Wednesday, October 9, 2013

no big friggin' deals

uh.
i read too. so here's something by me. 

ok.



When I smoked a cigarette earlier today, I felt dumb. But I feel like everything I do is just really dumb.

She wondered what it would feel like being on a hot air balloon ride.

She thought about this one time she saw hot air balloons in the sky on a postcard when she was at some generic gift shop on a generic family summer vacation. She thought about how any activity that can be displayed on a post card, advertising the appeal of a place was probably boring in real, non-postcard life.

‘If someone mailed me a post card with hot air balloons on it, I would feel indifferent towards them.’

‘I think I’d only want to be on a hot air balloon ride for like 3 minutes. Maybe 4.’

‘I was just really scared of a bee. I swatted it away because it was in my way, and then I was really scared of it.’

Her hands looked really fucked up. They were hard and crooked and wrinkled. They were peeling and cut up. All the cracks were well defined. She lit a cigarette.

‘I feel like I would know what feeling respected felt like if everyone just left me alone.’

‘I want to sit in the direct sunlight for 10 minutes, 3 times a day.’

‘I want to sit down.’

She thought about someone, somewhere saying, ‘I want Direct TV’ and felt weird about that happening.

‘I called this lady at work that reminded me of my mom ‘dude’ and felt uncomfortable for 5 minutes.’

She thought about her life being 5 minute intervals of feeling uncomfortable.

She thought about people that referred to themselves as depressed and laughed.
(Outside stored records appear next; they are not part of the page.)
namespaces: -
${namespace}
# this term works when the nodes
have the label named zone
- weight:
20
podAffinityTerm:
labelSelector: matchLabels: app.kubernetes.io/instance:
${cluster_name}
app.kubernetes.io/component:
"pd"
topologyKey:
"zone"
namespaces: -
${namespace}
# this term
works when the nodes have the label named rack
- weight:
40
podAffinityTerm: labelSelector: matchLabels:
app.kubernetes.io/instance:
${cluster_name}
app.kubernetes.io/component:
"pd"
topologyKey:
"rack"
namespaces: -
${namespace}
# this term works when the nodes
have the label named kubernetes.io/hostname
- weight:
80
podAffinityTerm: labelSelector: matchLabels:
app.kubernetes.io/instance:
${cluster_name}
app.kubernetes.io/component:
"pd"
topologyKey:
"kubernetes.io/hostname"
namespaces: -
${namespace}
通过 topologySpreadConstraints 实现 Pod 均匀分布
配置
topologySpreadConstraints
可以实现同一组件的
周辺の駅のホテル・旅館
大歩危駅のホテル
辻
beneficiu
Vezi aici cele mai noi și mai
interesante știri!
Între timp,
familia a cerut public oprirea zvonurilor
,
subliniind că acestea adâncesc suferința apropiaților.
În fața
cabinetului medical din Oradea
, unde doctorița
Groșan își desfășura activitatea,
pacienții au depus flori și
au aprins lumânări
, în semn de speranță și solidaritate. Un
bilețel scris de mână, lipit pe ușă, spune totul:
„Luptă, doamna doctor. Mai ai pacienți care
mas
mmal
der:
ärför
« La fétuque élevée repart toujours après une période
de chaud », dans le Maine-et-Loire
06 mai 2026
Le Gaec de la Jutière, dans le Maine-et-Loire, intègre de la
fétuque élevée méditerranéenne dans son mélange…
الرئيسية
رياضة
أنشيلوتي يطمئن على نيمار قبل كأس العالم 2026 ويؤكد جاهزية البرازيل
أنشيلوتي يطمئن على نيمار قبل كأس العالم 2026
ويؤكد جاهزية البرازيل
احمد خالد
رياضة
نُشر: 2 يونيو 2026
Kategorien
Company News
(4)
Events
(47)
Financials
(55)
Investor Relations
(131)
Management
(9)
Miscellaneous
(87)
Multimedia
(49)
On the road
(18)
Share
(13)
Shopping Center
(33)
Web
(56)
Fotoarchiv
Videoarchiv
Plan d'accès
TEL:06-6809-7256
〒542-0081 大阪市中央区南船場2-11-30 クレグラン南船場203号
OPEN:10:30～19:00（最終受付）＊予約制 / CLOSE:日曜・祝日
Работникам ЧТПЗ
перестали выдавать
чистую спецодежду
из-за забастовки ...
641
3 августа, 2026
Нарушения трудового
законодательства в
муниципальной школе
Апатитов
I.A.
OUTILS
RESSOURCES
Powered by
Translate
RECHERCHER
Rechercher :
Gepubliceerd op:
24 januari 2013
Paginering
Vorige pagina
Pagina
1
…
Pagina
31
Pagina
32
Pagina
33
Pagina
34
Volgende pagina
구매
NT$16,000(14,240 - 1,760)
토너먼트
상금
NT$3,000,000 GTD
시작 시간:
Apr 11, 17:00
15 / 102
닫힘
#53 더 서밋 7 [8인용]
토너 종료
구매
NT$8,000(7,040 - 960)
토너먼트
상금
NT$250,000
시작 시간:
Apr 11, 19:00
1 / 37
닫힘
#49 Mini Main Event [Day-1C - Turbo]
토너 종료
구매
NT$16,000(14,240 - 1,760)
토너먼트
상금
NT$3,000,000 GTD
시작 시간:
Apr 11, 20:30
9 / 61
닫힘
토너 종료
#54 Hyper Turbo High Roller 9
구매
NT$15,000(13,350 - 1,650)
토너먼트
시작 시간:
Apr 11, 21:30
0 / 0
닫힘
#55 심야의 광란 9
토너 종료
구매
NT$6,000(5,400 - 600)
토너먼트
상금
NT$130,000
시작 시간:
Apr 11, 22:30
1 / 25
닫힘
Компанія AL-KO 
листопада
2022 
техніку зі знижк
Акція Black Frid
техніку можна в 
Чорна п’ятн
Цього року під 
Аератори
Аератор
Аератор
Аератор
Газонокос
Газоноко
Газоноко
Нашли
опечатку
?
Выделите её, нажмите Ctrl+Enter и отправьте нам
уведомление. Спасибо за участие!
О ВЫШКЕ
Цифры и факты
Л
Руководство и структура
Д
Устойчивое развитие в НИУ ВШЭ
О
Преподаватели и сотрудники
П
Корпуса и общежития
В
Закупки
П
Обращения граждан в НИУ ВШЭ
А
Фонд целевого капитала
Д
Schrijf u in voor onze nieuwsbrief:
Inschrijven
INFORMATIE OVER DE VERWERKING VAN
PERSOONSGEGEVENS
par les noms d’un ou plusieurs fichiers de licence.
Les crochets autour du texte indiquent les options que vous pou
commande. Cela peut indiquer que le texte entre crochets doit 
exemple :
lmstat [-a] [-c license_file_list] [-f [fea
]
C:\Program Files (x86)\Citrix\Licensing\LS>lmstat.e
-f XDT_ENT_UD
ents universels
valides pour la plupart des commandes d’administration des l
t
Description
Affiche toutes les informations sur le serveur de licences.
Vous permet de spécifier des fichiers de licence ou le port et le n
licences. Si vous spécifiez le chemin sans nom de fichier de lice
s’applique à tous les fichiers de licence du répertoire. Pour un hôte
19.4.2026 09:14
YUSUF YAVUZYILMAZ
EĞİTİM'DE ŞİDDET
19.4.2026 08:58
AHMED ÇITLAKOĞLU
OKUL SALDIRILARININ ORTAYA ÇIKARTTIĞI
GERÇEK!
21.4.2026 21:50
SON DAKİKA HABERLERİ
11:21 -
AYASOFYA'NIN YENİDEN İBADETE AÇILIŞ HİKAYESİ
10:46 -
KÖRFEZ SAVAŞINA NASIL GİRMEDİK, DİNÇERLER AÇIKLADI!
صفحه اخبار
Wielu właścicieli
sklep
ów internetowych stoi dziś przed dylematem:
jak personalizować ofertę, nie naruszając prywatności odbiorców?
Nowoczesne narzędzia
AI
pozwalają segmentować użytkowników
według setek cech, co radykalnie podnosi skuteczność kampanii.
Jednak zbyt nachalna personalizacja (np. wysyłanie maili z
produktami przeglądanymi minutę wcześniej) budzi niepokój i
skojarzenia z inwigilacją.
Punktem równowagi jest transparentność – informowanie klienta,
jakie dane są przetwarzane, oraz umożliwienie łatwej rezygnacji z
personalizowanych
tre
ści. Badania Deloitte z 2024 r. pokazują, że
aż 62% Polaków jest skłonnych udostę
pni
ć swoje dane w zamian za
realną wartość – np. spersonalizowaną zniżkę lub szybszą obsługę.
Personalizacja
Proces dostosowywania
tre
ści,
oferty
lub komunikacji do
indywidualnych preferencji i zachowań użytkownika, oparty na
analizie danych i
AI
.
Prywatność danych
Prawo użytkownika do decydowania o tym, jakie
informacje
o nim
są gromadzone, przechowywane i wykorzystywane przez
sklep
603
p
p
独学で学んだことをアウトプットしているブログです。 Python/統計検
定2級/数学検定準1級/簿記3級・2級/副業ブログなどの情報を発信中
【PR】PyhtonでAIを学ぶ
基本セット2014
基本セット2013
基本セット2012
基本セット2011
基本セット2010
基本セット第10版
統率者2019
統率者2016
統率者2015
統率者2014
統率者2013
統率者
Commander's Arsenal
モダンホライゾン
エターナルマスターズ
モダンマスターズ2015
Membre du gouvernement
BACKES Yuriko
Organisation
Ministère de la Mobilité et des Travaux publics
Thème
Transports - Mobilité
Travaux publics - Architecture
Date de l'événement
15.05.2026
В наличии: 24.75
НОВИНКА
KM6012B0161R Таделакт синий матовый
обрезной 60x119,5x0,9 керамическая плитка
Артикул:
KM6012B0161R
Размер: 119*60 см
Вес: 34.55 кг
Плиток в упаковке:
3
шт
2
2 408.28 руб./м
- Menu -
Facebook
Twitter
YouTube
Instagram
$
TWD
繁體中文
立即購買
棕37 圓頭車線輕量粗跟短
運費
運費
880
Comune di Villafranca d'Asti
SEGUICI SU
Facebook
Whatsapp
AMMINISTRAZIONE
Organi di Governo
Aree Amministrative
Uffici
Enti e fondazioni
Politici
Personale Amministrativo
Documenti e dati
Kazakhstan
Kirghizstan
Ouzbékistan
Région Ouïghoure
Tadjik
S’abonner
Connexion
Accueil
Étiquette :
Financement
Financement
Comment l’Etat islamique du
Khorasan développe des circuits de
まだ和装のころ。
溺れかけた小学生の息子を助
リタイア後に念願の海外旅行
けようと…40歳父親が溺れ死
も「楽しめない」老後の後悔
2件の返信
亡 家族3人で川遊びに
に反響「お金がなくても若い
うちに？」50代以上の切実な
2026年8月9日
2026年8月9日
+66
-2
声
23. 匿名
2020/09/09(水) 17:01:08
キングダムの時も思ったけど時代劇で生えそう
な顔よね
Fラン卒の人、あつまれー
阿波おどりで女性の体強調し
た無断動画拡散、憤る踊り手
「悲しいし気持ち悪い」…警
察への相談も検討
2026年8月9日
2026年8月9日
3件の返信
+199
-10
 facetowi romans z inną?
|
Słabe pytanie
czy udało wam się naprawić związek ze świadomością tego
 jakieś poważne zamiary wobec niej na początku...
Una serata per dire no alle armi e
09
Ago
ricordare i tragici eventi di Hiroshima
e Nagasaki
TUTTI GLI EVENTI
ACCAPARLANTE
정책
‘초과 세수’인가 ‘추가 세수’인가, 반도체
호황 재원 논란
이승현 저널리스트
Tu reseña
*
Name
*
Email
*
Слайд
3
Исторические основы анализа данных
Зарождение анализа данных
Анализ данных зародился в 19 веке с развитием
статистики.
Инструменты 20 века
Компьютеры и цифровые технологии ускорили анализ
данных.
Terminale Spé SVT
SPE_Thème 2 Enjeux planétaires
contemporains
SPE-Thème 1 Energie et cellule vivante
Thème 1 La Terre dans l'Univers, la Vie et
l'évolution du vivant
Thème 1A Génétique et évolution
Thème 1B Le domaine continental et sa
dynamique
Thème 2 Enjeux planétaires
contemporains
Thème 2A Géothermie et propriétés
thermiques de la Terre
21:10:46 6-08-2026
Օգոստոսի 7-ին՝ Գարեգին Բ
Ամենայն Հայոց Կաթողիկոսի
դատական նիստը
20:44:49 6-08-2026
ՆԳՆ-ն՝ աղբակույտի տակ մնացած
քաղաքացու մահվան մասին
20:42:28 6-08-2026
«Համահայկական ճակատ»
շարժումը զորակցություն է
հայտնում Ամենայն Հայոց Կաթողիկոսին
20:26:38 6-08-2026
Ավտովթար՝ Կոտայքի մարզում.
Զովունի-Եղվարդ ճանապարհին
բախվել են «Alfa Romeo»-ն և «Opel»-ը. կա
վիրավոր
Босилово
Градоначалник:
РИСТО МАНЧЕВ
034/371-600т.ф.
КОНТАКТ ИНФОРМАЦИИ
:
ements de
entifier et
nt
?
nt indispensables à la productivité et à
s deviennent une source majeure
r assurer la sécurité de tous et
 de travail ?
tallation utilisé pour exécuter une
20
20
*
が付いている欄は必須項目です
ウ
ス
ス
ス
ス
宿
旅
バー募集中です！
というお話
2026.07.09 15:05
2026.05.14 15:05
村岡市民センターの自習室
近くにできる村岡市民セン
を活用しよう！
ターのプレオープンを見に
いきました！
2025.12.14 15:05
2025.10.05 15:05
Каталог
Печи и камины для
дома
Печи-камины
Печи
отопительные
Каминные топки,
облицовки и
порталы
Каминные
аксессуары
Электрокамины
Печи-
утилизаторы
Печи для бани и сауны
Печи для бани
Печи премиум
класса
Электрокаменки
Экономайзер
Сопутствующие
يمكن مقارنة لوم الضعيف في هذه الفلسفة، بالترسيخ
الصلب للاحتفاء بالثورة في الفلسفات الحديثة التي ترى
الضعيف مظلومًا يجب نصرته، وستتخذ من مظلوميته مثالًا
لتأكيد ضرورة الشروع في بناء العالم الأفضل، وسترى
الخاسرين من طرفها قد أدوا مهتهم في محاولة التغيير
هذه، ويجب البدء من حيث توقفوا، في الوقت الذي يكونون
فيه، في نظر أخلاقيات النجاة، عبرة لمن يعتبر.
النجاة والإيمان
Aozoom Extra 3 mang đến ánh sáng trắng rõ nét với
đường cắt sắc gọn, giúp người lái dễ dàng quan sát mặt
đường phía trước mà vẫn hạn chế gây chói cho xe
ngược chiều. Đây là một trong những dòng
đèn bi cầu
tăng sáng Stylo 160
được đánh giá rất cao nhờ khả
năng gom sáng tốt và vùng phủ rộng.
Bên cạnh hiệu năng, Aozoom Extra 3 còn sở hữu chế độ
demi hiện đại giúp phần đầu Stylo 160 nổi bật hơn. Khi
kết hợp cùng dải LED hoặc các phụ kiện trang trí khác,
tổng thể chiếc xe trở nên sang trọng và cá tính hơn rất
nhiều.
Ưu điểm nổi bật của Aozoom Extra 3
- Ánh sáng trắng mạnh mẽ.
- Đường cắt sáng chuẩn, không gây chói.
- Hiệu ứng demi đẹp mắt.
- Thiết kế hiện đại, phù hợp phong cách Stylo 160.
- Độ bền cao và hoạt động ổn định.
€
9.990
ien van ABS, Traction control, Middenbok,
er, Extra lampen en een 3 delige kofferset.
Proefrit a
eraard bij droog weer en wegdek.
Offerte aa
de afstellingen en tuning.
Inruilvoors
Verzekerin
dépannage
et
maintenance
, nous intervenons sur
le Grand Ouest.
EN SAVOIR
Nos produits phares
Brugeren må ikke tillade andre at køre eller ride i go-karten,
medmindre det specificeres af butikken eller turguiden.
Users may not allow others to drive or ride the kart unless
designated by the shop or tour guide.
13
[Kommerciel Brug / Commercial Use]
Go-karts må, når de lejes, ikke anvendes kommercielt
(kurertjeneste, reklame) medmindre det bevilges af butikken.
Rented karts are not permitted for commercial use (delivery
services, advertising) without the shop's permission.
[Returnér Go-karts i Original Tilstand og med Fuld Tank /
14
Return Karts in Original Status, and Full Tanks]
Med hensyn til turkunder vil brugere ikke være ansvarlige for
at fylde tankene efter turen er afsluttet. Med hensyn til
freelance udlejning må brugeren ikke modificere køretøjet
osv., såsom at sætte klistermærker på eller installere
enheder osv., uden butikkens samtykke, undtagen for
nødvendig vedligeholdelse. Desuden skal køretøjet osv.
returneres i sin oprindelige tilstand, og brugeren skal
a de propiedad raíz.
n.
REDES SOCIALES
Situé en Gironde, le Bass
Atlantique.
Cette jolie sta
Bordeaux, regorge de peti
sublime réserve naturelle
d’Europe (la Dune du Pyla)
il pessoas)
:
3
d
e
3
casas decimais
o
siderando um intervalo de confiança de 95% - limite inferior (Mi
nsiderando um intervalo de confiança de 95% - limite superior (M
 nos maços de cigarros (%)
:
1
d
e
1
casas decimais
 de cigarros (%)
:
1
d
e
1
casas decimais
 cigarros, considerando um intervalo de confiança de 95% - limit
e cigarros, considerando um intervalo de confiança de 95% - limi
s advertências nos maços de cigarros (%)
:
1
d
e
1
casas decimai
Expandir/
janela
‘’I’m depressed’ sounds so silly. ‘I’m depressed.’’

‘I mean, I’m depressed.’

‘Yea, so am I.’

She thought about people who liked to go skiing. She wondered if anyone’s been depressed while they were on 
their vacation, skiing.

‘So, why can’t we smoke on airplanes?’

‘I would tell people that they couldn’t smoke on an airplane during a conversation, and consider that ‘relating’.’

She thought about mailing everyone she knew a postcard that just said ‘bye’.


She wondered if everyone would think she was depressed if she did that.